5) Champagne: The monks of Champagne had plenty of access to all the best grapes because they lived at such high altitudes. The problem? The fermentation process on the wine would stop briefly when the temperatures dropped in the colder months— and when it returned in the spring, there would be an excess of carbon dioxide inside the wine bottles that would give the wine needless carbonation.
The Catholic Church agreed in 1668 that it was time to deal with the situation, so they brought to Champagne a French monk called Dom Pierre Perignon to address the fermentation problem. By the end of the 17th century, however, people had decided to actually enjoy this drink and Perignon's mission was thus changed to make the wine even fizzier. Perignon eventually developed the official process to make champagne known as the French Process, crowning him as the inventor of the celebration drink.
6) Coca-Cola: The man who made the syrup for Coca-Cola drink wasn't a chef — or even in the food industry. Actually, the inventor of the soda was a pharmacist by the name of Dr. John Stith Pemberton's, who sought to create cocaine and caffeine-filled alcoholic drink that could be used by people with chemical drug addictions (including himself) to get rid of morphine and other narcotics. As the American alcohol Prohibition struck, though, Pemberton was forced to remove the alcohol from his recipe (although the cocaine persisted for decades), producing the first Coca-Cola bottle in 1886.
7) Chewing gum: While chewing gum variants have existed since ancient Greece, the gum we know today was not developed until the late 1800s. That was when the chewy treat was stumbled upon by an American inventor named Thomas Adams, Sr.— but only after first trying and failing to transform chicle (the material from which the gum is made) into rubber.
8) Matches: Chemist John Walker learned in 1826 what are now matchsticks when he accidentally scraped through his hearth with a stick coated with chemicals and found it caught fire. Walker's "Friction Lights," as he called them, were initially made of cardboard, but he eventually switched to using wooden pieces and sandpaper.
9) Viagra: While Viagra is one of the fastest-selling drugs ever, its current use is a far cry from what it was originally designed for. Obviously, it was originally sold as a cure for angina, a heart condition that causes pain in the chest, when Viagra was in its trial phase. And while the drug proved unsuccessful in improving angina patients, participants in the study found that the small blue pill was able to increase erection frequency and potency.
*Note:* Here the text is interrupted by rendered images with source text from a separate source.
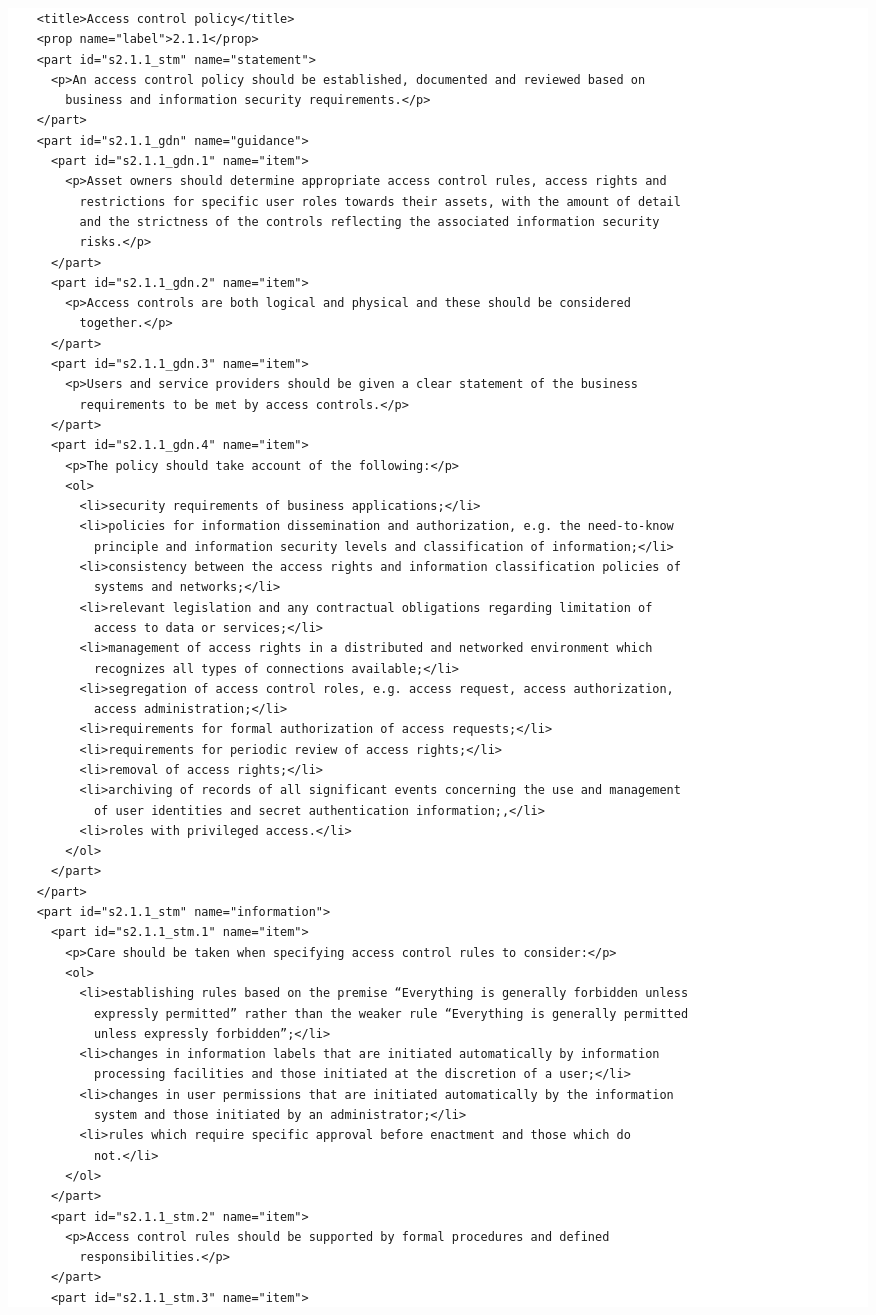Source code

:         <title>Access control policy</title>
        <prop name="label">2.1.1</prop>
        <part id="s2.1.1_stm" name="statement">
          <p>An access control policy should be established, documented and reviewed based on
            business and information security requirements.</p>
        </part>
        <part id="s2.1.1_gdn" name="guidance">
          <part id="s2.1.1_gdn.1" name="item">
            <p>Asset owners should determine appropriate access control rules, access rights and
              restrictions for specific user roles towards their assets, with the amount of detail
              and the strictness of the controls reflecting the associated information security
              risks.</p>
          </part>
          <part id="s2.1.1_gdn.2" name="item">
            <p>Access controls are both logical and physical and these should be considered
              together.</p>
          </part>
          <part id="s2.1.1_gdn.3" name="item">
            <p>Users and service providers should be given a clear statement of the business
              requirements to be met by access controls.</p>
          </part>
          <part id="s2.1.1_gdn.4" name="item">
            <p>The policy should take account of the following:</p>
            <ol>
              <li>security requirements of business applications;</li>
              <li>policies for information dissemination and authorization, e.g. the need-to-know
                principle and information security levels and classification of information;</li>
              <li>consistency between the access rights and information classification policies of
                systems and networks;</li>
              <li>relevant legislation and any contractual obligations regarding limitation of
                access to data or services;</li>
              <li>management of access rights in a distributed and networked environment which
                recognizes all types of connections available;</li>
              <li>segregation of access control roles, e.g. access request, access authorization,
                access administration;</li>
              <li>requirements for formal authorization of access requests;</li>
              <li>requirements for periodic review of access rights;</li>
              <li>removal of access rights;</li>
              <li>archiving of records of all significant events concerning the use and management
                of user identities and secret authentication information;,</li>
              <li>roles with privileged access.</li>
            </ol>
          </part>
        </part>
        <part id="s2.1.1_stm" name="information">
          <part id="s2.1.1_stm.1" name="item">
            <p>Care should be taken when specifying access control rules to consider:</p>
            <ol>
              <li>establishing rules based on the premise “Everything is generally forbidden unless
                expressly permitted” rather than the weaker rule “Everything is generally permitted
                unless expressly forbidden”;</li>
              <li>changes in information labels that are initiated automatically by information
                processing facilities and those initiated at the discretion of a user;</li>
              <li>changes in user permissions that are initiated automatically by the information
                system and those initiated by an administrator;</li>
              <li>rules which require specific approval before enactment and those which do
                not.</li>
            </ol>
          </part>
          <part id="s2.1.1_stm.2" name="item">
            <p>Access control rules should be supported by formal procedures and defined
              responsibilities.</p>
          </part>
          <part id="s2.1.1_stm.3" name="item">
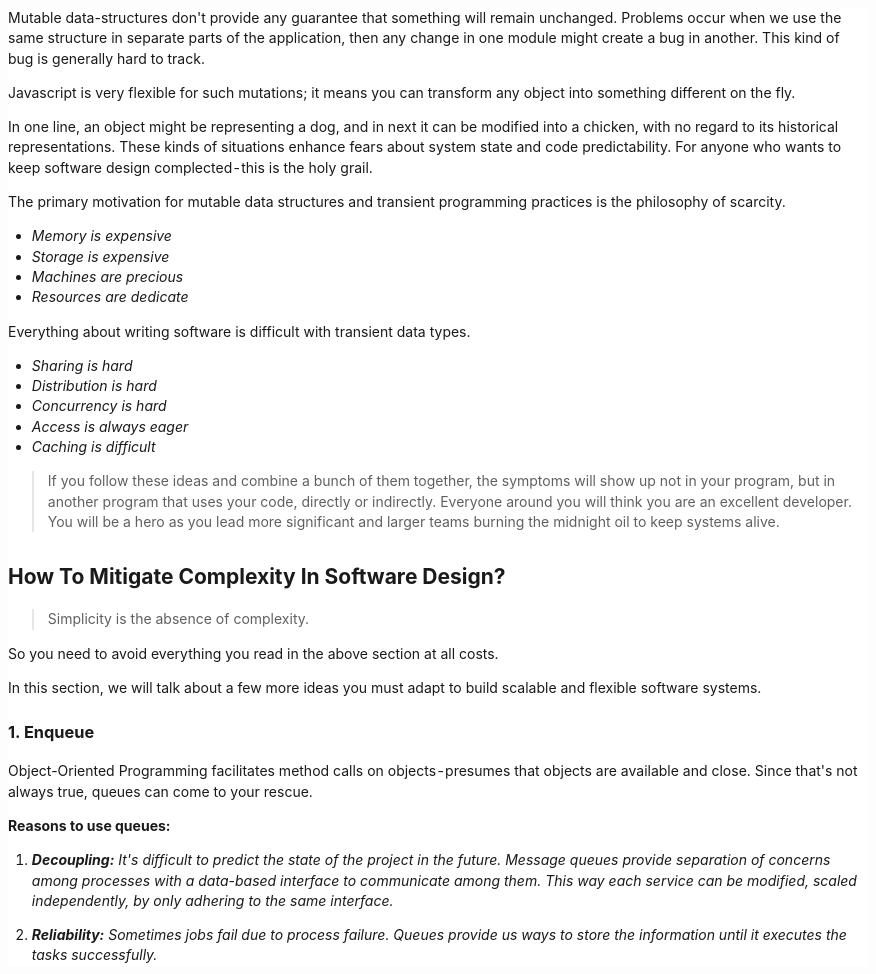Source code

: Mutable data-structures don't provide any guarantee that something will remain unchanged. Problems occur when we use the same structure in separate parts of the application, then any change in one module might create a bug in another. This kind of bug is generally hard to track.

Javascript is very flexible for such mutations; it means you can transform any object into something different on the fly.

In one line, an object might be representing a dog, and in next it can be modified into a chicken, with no regard to its historical representations.
These kinds of situations enhance fears about system state and code predictability. For anyone who wants to keep software design complected - this is the holy grail.

The primary motivation for mutable data structures and transient programming practices is the philosophy of scarcity.

- _Memory is expensive_
- _Storage is expensive_
- _Machines are precious_
- _Resources are dedicate_

Everything about writing software is difficult with transient data types.

- _Sharing is hard_
- _Distribution is hard_
- _Concurrency is hard_
- _Access is always eager_
- _Caching is difficult_

> If you follow these ideas and combine a bunch of them together, the symptoms will show up not in your program, but in another program that uses your code, directly or indirectly. Everyone around you will think you are an excellent developer. You will be a hero as you lead more significant and larger teams burning the midnight oil to keep systems alive.

<a name="how-to-mitigate-complexity-in-software-design"></a>

## How To Mitigate Complexity In Software Design?

> Simplicity is the absence of complexity.

So you need to avoid everything you read in the above section at all costs.

In this section, we will talk about a few more ideas you must adapt to build scalable and flexible software systems.

### 1. Enqueue

Object-Oriented Programming facilitates method calls on objects - presumes that objects are available and close. Since that's not always true, queues can come to your rescue.

**Reasons to use queues:**

1.  _**Decoupling:** It's difficult to predict the state of the project in the future. Message queues provide separation of concerns among processes with a data-based interface to communicate among them. This way each service can be modified, scaled independently, by only adhering to the same interface._

2.  _**Reliability:** Sometimes jobs fail due to process failure. Queues provide us ways to store the information until it executes the tasks successfully._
10) Teabags: Even though two women first filed a patent for a "Tea-Leaf Holder" made of mesh in 1901, the tea merchant Thomas Sullivan is credited with the invention of the modern tea bag. Sullivan started shipping his tea samples in small silk pouches in 1908—and although his purpose was to use the bags for packing and shipping purposes and not to use them as tea bags for consumers, customers did so anyway, and they enjoyed the comfort of it.
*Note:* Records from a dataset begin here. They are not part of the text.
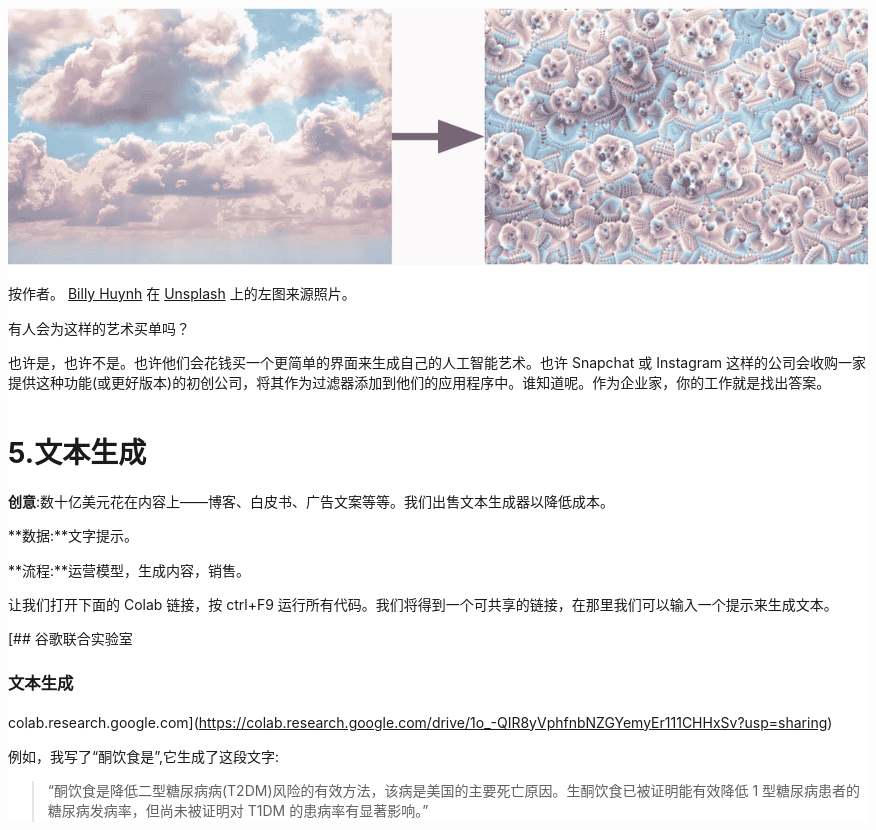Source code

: ![](img/71be64f46dc1118a2c5b57e84557e6d2.png)

按作者。 [Billy Huynh](https://unsplash.com/@billy_huy?utm_source=medium&utm_medium=referral) 在 [Unsplash](https://unsplash.com?utm_source=medium&utm_medium=referral) 上的左图来源照片。

有人会为这样的艺术买单吗？

也许是，也许不是。也许他们会花钱买一个更简单的界面来生成自己的人工智能艺术。也许 Snapchat 或 Instagram 这样的公司会收购一家提供这种功能(或更好版本)的初创公司，将其作为过滤器添加到他们的应用程序中。谁知道呢。作为企业家，你的工作就是找出答案。

# 5.文本生成

**创意**:数十亿美元花在内容上——博客、白皮书、广告文案等等。我们出售文本生成器以降低成本。

**数据:**文字提示。

**流程:**运营模型，生成内容，销售。

让我们打开下面的 Colab 链接，按 ctrl+F9 运行所有代码。我们将得到一个可共享的链接，在那里我们可以输入一个提示来生成文本。

[](https://colab.research.google.com/drive/1o_-QIR8yVphfnbNZGYemyEr111CHHxSv?usp=sharing) [## 谷歌联合实验室

### 文本生成

colab.research.google.com](https://colab.research.google.com/drive/1o_-QIR8yVphfnbNZGYemyEr111CHHxSv?usp=sharing) 

例如，我写了“酮饮食是”,它生成了这段文字:

> “酮饮食是降低二型糖尿病病(T2DM)风险的有效方法，该病是美国的主要死亡原因。生酮饮食已被证明能有效降低 1 型糖尿病患者的糖尿病发病率，但尚未被证明对 T1DM 的患病率有显著影响。”
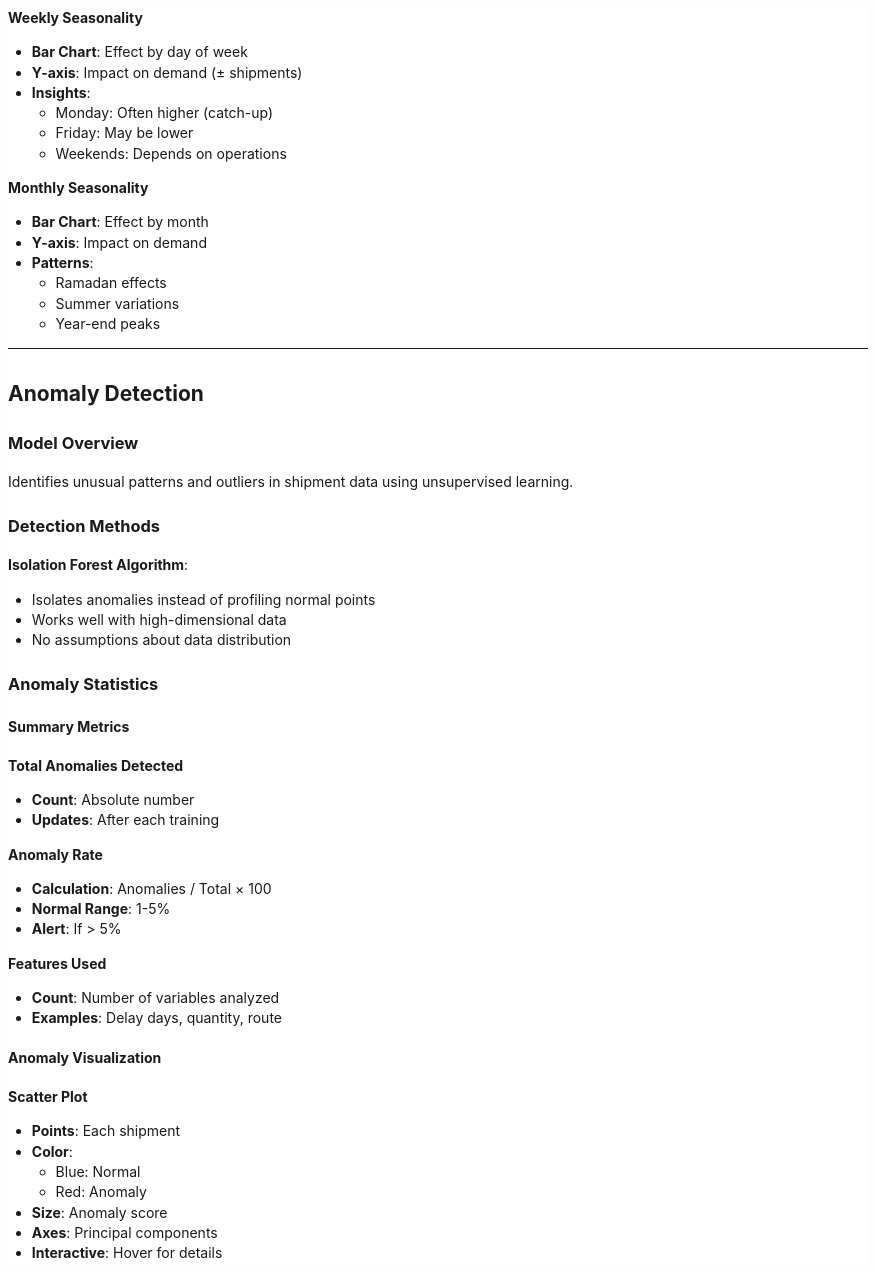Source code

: **Weekly Seasonality**
- **Bar Chart**: Effect by day of week
- **Y-axis**: Impact on demand (± shipments)
- **Insights**:
  - Monday: Often higher (catch-up)
  - Friday: May be lower
  - Weekends: Depends on operations

**Monthly Seasonality**
- **Bar Chart**: Effect by month
- **Y-axis**: Impact on demand
- **Patterns**:
  - Ramadan effects
  - Summer variations
  - Year-end peaks

---

## Anomaly Detection

### Model Overview
Identifies unusual patterns and outliers in shipment data using unsupervised learning.

### Detection Methods

**Isolation Forest Algorithm**:
- Isolates anomalies instead of profiling normal points
- Works well with high-dimensional data
- No assumptions about data distribution

### Anomaly Statistics

#### **Summary Metrics**

**Total Anomalies Detected**
- **Count**: Absolute number
- **Updates**: After each training

**Anomaly Rate**
- **Calculation**: Anomalies / Total × 100
- **Normal Range**: 1-5%
- **Alert**: If > 5%

**Features Used**
- **Count**: Number of variables analyzed
- **Examples**: Delay days, quantity, route

#### **Anomaly Visualization**

**Scatter Plot**
- **Points**: Each shipment
- **Color**: 
  - Blue: Normal
  - Red: Anomaly
- **Size**: Anomaly score
- **Axes**: Principal components
- **Interactive**: Hover for details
11) Microwave oven: Percy LeBaron Spencer accidentally discovered microwave cooking, while he worked on magnetrons— high-powered vacuum tubes that produce short radio waves called microwaves. He realized the candy bar in his pocket had melted, while he was doing his job as usual. Spencer immediately understood that this effect was caused by the magnetrons. He had filed a patent for his microwave-powered metal cooking box by 1945.
12) Dynamites: While Ascanio Sobrero discovered the explosive material nitroglycerin, it was Alfred Nobel who used it to manufacture dynamites. While in Paris, Nobel began experimenting with nitroglycerin, and finally, by combining it with kieselguhr, he accidentally found a way to contain the substance— though many people lost their lives in the process, including Nobel's brother Emil.